To be honest, I have mixed feeling about Night Owl these days. Back in 2008 when I first reviewed it, it was a pure rave: I declared that it “might well be my new favorite pumpkin beer.” Indeed, it was a first-class pumpkin beer. But since then (and especially this year), I noticed there was something different—it has taken on a more filtered, “clean” quality—I want to say “commercialized” because that’s how I think of it, though there’s nothing wrong with being “commercial” with a beer. What I mean when I say is, the beer doesn’t have that “artisanal” character that I remember, instead seeming as though it’s gone through more commercialized industrial processes like filtration.
And you all know I think a pumpkin beer should never be filtered. Filtering a pumpkin beer strips away the essential pumpkin characteristics, which give it body and mouthfeel that help to buffer against the harsher notes that spices by themselves can lend to a beer.
I suspect part of the issue is that this beer is jointly brewed with New Belgium Brewing (where they can brew larger batches), and the New Belgium brewing processes account for the “change.” I would love to try Night Owl on tap as long as it came out of the Elysian brewery in Seattle, so I could compare.

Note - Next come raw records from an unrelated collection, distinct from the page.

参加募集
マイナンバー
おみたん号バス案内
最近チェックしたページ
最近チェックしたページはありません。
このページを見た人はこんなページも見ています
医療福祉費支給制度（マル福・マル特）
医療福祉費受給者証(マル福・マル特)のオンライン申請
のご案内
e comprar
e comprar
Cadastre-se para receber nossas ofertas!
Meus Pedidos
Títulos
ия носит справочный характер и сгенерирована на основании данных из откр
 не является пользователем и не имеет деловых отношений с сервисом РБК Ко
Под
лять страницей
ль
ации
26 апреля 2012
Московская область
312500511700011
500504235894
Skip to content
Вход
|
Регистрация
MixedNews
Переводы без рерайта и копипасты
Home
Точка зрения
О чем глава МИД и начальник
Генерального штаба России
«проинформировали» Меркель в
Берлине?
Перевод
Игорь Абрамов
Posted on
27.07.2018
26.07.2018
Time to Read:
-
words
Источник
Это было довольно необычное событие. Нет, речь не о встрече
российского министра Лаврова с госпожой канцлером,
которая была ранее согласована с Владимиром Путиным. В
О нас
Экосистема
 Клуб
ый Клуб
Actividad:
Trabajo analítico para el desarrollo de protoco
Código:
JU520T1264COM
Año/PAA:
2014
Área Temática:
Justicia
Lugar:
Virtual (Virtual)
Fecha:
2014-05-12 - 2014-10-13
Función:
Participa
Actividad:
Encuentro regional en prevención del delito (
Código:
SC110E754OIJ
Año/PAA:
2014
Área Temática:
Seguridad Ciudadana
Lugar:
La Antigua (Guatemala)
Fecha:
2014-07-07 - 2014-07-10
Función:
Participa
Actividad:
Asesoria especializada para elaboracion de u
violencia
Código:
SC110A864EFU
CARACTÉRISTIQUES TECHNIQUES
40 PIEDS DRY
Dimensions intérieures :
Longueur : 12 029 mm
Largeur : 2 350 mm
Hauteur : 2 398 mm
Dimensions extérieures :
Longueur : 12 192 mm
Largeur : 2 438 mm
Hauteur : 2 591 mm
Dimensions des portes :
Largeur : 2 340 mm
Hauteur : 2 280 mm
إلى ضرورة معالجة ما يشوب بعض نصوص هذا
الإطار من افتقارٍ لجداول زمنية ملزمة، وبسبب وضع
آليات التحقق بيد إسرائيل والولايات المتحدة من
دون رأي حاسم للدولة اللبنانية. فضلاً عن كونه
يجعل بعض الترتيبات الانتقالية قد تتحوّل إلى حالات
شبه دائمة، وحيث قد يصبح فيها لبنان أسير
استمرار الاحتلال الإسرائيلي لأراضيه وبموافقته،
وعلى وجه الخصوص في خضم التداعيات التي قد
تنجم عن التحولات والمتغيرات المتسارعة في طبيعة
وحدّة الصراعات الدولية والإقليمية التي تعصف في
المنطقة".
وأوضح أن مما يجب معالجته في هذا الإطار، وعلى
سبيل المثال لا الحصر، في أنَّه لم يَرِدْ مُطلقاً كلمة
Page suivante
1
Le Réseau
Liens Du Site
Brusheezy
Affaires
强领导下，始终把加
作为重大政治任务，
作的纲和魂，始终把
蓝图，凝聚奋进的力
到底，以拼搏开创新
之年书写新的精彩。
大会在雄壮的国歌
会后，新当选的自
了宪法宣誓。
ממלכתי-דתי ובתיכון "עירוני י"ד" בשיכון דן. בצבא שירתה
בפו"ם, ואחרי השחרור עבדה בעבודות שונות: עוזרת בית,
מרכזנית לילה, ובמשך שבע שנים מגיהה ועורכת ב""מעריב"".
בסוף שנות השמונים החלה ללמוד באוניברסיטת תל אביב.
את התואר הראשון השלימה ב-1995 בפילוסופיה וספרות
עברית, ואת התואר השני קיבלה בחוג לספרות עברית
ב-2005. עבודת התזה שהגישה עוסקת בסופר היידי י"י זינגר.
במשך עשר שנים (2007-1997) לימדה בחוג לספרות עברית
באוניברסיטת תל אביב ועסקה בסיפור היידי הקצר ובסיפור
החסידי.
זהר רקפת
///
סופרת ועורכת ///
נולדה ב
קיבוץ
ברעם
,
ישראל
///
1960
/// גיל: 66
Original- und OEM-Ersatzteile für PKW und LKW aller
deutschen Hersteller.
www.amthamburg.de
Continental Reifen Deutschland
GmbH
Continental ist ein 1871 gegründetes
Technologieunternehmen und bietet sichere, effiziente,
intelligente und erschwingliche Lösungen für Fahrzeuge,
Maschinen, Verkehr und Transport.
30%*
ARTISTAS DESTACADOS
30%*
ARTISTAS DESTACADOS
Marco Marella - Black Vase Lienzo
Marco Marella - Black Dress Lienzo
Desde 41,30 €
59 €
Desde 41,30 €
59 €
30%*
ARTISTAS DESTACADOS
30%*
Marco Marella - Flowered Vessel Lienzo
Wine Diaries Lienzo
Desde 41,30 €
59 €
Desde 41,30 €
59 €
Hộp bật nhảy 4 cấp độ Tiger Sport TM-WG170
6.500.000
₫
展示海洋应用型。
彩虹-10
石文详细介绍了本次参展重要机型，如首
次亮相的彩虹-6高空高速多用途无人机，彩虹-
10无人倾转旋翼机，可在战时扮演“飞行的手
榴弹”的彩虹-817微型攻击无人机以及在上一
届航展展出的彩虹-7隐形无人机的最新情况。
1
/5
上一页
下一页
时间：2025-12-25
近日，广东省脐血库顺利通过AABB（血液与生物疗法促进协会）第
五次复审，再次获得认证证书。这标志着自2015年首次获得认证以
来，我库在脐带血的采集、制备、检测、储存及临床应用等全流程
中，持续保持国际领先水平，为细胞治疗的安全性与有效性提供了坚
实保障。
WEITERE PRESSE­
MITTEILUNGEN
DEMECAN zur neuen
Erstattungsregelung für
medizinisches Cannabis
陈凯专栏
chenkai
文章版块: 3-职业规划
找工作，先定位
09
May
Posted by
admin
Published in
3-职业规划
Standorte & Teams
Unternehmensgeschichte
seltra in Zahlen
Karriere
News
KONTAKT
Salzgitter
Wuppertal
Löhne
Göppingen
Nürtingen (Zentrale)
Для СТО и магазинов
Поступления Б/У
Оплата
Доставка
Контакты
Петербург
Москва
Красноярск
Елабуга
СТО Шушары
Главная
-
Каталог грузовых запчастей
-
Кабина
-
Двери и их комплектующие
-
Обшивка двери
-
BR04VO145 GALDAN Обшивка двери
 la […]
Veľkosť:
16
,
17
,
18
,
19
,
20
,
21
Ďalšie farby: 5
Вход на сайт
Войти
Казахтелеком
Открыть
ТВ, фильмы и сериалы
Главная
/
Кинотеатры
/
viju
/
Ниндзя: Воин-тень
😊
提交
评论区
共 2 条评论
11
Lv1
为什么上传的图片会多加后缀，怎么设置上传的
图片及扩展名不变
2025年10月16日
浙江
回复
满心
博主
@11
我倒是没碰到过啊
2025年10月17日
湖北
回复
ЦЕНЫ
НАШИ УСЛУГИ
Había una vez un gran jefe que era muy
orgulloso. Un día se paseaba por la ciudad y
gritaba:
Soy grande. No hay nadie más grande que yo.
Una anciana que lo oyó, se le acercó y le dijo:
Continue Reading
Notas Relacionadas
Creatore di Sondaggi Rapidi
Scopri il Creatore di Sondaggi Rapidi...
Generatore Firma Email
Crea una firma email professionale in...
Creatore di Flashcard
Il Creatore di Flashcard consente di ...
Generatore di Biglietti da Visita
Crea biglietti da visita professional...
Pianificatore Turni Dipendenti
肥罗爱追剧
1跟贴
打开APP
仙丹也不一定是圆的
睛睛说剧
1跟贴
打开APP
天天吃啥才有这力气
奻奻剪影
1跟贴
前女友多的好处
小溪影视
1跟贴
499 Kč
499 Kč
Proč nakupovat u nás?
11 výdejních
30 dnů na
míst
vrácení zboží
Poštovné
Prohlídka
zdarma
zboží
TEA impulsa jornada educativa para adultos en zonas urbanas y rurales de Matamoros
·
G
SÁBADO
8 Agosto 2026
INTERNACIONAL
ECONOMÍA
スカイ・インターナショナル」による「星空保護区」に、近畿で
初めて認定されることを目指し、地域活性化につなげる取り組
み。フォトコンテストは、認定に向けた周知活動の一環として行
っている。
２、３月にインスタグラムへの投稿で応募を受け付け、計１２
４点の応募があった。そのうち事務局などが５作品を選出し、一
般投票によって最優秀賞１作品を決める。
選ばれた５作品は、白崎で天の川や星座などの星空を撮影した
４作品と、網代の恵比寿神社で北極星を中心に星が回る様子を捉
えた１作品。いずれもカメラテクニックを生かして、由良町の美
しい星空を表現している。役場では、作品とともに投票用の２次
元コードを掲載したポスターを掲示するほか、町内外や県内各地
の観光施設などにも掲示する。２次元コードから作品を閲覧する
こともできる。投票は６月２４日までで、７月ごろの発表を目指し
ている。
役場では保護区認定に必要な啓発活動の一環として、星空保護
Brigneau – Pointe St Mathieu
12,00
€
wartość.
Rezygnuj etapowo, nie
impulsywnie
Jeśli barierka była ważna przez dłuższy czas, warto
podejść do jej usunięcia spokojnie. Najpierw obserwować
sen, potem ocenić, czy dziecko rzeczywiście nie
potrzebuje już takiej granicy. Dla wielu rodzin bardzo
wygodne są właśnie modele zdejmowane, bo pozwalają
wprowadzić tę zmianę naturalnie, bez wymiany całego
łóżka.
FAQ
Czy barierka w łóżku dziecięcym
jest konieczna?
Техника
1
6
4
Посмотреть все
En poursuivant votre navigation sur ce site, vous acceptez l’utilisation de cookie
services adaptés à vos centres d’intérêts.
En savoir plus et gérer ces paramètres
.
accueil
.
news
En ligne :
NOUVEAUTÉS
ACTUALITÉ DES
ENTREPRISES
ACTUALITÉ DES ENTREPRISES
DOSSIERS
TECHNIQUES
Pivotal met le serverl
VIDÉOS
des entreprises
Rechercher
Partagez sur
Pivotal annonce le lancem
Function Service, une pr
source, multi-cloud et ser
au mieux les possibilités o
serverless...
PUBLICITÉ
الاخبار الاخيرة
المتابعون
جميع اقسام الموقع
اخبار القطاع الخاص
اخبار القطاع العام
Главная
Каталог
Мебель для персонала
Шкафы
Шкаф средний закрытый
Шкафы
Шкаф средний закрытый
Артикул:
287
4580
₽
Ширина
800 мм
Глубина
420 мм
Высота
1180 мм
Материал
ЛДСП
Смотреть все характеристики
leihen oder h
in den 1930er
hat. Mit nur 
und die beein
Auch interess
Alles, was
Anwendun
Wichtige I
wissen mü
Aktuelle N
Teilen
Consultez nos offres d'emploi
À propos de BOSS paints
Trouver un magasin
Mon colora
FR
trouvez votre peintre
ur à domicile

Let me clear though: this is in no way a bad beer. It’s still one of the best examples of pumpkin beer available.
Appearance: Orange-tinted amber and very clear; thinnish light tan head.
Smell: Nice, sweet brown sugar and pumpkin pie spices. Some cooked-pumpkin aromas as well, I think, punctuated by caramel.
Taste: Malty amber base with caramel malts and light on the spicing. Touch of cinnamon at the back of the throat. Decent, but more “amber ale” than pumpkin from what I remember.
Mouthfeel: Crisp, medium-bodied but clean—filtered.
Overall: Not as good as when I first had it. Better than many, but definitely “commercialized.”
On BeerAdvocate, it scores an overall grade of B+. On RateBeer, it scores 3.47 out of 5 and is in their 92nd percentile.
This is my favorite pumpkin ale, if you see this in the stores def pick it up to try it out. Biggest problem is finding a store that sells it.